Türksat 5B uydusunun sağlayacağı yüksek veri kapasitesiyle Türkiye’nin karasal altyapıyla erişilemeyen yerlerine de ulaşılabileceğine ve internet altyapısı kurulabileceğine de dikkati çeken Karaismailoğlu, “Ayrıca 35 yılın üzerindeki manevra ömrüyle 42 derece doğu yörüngesindeki ilgili frekans ve yörünge kullanım haklarının korunması temin edilecek.” ifadelerini kullandı.
Karaismailoğlu, Türksat 5B’nin Türkiye’nin uydu haberleşmesi ihtiyaçları için sağlayacağı kapasite artışıyla kamu kurumları ile özel şirketlerin uydu haberleşme ihtiyaçlarının karşılanmasında maliyet etkin çözümler üretilmesini sağlayacağına dikkati çekti.
Uydunun, Türksat’ın yurt dışı pazarındaki rekabet gücünü artıracağını vurgulayan Karaismailoğlu, “Uydumuz üzerinden sağlanacak etkin haberleşme çözümleriyle Türksat’ın ve ülkemizin ihracat gelirlerinin artırılması hedeflenmektedir.” değerlendirmesinde bulundu.
Bakan Karaismailoğlu, Türksat 6A uydu çalışmaları hakkında da bilgi paylaşarak, “Bir milat olacak olan Türksat 6A, havacılık, uzay ve savunma sektörümüzün önde gelen proje paydaşları tarafından yerli ve milli imkanlar ile geliştirilen güncel pek çok haberleşme uydusu sistemini barındırmaktadır.

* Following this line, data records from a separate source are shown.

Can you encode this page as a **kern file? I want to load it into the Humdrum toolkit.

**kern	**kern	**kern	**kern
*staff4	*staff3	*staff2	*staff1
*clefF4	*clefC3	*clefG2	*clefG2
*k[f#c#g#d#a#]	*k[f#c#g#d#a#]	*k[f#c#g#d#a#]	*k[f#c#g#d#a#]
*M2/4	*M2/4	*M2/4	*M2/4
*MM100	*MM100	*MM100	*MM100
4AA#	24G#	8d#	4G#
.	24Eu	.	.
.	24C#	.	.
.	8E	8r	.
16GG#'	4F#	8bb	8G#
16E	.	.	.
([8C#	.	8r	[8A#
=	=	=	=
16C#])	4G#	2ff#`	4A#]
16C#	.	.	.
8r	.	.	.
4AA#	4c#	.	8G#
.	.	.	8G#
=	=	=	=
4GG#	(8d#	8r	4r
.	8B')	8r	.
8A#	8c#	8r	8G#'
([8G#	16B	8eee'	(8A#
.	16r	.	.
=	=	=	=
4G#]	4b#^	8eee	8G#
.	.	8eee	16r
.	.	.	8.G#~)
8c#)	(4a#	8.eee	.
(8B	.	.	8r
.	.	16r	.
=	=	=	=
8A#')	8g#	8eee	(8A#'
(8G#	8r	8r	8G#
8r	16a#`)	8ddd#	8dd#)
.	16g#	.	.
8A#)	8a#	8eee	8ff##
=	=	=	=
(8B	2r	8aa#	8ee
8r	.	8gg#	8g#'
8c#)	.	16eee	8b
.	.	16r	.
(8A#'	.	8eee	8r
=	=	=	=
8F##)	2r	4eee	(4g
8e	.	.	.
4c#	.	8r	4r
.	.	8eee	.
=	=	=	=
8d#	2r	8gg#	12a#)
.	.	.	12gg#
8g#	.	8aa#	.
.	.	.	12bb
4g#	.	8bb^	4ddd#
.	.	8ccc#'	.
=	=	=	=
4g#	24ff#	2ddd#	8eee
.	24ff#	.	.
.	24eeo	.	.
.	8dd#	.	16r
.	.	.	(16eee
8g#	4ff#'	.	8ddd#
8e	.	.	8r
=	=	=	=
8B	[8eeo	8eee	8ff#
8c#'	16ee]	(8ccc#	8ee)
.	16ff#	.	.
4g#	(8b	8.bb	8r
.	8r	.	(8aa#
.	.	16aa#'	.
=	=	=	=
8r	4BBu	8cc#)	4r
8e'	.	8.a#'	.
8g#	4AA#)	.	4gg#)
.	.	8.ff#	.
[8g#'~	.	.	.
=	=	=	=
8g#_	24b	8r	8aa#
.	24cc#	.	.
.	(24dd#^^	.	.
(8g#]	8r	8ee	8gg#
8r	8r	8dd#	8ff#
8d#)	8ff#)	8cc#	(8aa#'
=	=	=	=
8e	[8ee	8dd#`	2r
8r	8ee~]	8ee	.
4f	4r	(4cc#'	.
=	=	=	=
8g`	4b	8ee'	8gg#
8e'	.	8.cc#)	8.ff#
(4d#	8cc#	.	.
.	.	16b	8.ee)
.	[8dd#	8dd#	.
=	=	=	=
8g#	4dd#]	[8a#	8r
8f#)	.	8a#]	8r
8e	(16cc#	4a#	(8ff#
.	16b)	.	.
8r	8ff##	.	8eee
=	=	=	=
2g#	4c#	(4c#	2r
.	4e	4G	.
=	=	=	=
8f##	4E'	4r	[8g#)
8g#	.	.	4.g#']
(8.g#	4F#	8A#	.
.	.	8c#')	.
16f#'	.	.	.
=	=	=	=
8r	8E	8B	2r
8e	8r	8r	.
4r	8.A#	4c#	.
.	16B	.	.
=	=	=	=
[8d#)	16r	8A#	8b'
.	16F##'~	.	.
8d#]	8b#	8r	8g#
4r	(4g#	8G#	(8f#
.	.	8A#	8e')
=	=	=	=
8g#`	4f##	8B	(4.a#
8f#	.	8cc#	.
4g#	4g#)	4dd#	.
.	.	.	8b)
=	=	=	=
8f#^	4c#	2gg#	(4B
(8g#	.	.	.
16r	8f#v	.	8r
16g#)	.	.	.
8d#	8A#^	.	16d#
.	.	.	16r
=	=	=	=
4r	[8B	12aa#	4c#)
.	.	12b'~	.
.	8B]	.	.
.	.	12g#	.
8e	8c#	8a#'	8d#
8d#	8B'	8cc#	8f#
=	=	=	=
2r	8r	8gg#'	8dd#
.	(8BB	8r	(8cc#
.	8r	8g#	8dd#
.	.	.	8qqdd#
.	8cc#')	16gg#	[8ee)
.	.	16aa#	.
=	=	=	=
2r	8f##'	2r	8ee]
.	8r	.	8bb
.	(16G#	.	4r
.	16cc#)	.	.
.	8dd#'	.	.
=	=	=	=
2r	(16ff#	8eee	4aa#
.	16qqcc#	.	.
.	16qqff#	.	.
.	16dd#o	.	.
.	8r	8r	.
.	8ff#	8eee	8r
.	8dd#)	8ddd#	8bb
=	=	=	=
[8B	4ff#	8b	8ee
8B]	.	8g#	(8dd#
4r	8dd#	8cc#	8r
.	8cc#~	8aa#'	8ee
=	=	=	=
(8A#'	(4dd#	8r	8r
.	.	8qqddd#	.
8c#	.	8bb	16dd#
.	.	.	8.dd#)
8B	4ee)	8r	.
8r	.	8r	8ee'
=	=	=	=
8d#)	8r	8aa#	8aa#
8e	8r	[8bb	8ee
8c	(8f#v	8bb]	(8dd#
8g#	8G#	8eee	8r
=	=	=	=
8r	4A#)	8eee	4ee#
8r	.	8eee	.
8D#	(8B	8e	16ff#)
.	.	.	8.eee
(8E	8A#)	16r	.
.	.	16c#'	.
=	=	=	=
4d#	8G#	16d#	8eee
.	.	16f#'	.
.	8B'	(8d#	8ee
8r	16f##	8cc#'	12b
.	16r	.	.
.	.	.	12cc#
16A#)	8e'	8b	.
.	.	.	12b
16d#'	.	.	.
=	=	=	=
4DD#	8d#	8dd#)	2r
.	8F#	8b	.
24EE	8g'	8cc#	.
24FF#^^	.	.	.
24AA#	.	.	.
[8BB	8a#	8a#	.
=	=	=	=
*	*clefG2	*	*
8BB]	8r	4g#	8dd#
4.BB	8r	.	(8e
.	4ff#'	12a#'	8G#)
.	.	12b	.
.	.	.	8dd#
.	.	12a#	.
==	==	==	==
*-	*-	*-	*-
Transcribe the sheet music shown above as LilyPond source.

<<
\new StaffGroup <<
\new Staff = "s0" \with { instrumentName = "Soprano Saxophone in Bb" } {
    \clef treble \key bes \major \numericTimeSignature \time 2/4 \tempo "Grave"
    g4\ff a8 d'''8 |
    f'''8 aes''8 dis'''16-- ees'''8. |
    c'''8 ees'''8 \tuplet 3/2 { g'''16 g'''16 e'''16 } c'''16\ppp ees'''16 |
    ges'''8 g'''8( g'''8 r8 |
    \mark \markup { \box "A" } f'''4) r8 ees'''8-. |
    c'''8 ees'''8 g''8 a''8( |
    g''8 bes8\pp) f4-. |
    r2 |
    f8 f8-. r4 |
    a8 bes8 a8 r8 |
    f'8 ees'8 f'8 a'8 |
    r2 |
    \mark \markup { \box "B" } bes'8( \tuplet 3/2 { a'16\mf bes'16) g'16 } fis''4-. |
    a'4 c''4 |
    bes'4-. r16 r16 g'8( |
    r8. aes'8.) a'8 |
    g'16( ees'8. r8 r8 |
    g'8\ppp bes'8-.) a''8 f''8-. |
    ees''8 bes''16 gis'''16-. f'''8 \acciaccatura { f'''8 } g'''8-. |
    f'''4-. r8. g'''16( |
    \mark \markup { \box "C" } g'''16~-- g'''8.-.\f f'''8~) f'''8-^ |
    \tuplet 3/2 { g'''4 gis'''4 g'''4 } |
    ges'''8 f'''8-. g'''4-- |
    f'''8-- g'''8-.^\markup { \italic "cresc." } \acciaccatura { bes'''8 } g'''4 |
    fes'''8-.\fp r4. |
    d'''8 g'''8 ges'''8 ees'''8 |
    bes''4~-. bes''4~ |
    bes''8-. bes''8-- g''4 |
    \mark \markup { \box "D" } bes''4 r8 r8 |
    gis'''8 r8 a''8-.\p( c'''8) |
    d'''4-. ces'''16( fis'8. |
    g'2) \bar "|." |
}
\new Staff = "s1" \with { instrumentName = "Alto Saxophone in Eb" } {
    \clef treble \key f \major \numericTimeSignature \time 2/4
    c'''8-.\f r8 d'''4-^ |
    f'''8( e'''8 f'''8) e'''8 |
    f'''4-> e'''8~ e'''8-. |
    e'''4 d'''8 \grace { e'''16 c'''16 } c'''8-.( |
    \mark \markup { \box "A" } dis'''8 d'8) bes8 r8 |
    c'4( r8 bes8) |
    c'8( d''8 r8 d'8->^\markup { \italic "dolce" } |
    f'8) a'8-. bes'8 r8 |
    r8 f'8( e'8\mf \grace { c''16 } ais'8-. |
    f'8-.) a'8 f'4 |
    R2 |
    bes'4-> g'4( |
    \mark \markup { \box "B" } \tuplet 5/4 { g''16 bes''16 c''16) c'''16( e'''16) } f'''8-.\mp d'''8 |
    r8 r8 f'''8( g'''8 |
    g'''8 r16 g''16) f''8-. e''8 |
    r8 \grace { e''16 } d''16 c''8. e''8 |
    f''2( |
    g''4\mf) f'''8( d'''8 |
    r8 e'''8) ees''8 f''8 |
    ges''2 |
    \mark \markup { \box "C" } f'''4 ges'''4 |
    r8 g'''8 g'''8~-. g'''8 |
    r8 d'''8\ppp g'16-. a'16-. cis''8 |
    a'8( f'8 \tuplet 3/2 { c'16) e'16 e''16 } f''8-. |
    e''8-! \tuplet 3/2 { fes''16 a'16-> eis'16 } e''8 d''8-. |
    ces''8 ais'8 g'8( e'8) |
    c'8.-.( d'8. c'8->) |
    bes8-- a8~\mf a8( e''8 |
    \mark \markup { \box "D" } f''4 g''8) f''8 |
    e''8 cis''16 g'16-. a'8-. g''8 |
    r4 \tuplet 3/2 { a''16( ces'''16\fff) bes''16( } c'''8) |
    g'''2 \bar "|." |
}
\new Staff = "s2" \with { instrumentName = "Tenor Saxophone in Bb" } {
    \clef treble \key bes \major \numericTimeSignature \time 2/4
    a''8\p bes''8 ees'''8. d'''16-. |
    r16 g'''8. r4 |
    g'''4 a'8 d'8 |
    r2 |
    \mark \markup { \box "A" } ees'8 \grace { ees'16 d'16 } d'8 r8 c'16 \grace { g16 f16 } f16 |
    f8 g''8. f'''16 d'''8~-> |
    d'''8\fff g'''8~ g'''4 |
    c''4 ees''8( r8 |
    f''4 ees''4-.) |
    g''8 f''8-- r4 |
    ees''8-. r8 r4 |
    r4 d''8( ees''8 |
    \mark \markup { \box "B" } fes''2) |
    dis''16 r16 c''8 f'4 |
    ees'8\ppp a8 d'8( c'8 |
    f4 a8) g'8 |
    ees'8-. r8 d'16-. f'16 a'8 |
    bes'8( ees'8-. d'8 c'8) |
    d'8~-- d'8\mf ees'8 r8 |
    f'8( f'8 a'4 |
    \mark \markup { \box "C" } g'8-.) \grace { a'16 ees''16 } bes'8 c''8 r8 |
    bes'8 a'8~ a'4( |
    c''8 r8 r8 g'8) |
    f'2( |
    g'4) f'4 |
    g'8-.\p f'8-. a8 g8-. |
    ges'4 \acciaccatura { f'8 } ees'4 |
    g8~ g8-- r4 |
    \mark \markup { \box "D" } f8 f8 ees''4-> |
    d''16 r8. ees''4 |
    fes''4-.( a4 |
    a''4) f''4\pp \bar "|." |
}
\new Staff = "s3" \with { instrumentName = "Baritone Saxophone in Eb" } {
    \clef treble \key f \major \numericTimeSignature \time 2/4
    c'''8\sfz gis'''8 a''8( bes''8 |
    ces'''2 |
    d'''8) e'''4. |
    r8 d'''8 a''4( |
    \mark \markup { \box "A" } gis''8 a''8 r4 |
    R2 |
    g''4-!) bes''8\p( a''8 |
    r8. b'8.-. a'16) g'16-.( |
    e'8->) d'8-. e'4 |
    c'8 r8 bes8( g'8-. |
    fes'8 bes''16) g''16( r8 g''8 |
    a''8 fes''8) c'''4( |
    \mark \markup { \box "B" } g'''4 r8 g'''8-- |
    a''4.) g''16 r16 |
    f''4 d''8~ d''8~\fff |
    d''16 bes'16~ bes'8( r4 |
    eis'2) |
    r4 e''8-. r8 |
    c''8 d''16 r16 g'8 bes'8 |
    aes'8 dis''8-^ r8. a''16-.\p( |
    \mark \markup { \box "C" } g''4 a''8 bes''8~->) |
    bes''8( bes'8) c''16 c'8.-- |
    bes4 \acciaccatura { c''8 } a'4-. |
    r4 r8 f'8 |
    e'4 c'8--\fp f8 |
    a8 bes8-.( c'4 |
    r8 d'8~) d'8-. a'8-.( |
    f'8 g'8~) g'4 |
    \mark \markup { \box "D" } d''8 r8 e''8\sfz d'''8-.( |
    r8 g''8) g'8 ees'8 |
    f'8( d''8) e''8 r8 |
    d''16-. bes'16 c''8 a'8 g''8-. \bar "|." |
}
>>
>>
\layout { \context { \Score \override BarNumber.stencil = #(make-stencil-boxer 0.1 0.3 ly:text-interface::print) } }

Türksat 6A ile Türkiye GEO uydu teknolojisine sahip olan, üreten ve ihraç eden ülkeler arasında yerini alacaktır.” ifadelerini kullandı.
Türkiye’nin Türksat 6A ile dünyada uydu üretebilen ilk 10 ülke arasında anılmaya başlanacağına işaret eden Karaismailoğlu, şöyle devam etti:
“Mühendislik modeli entegrasyonu USET merkezinde 2021’in nisan ayında tamamlanan 6A’nın, uydu sistem seviyesi çevresel test faaliyetlerine başlandı. Bu faaliyetler kapsamında Isıl Denge Testi, Akustik Titreşim, Sinüs Titreşim Testleri, Kütle Merkezi Ölçümleri, Statik Yük Testleri icra edilmekte ve Uçuş Modeli entegrasyon faaliyetleri ise USET merkezinde eş zamanlı yürütülmektedir. Proje kapsamında en önemli kazanımlarımız arasında yer alan ve yerli olarak geliştirilen 29 adet ekipmanın yeterlilik ve mühendislik modellerine ait üretim ve testleri tamamlandı. Uçuş modelinde kullanılacak ekipmanların ise üretim ve test süreçleri devam ediyor.”
Karaismailoğlu, üretim çalışmaları süren Türksat 6A haberleşme uydusunun da 2023’te uzaya gönderilmesinin planlandığını bildirerek, Türksat 6A projesi ile uzay sistemleri üretim kabiliyetlerini olgunlaştıran Türkiye’nin artık uzay teknolojileri ihraç eden bir güç haline geleceğine işaret etti.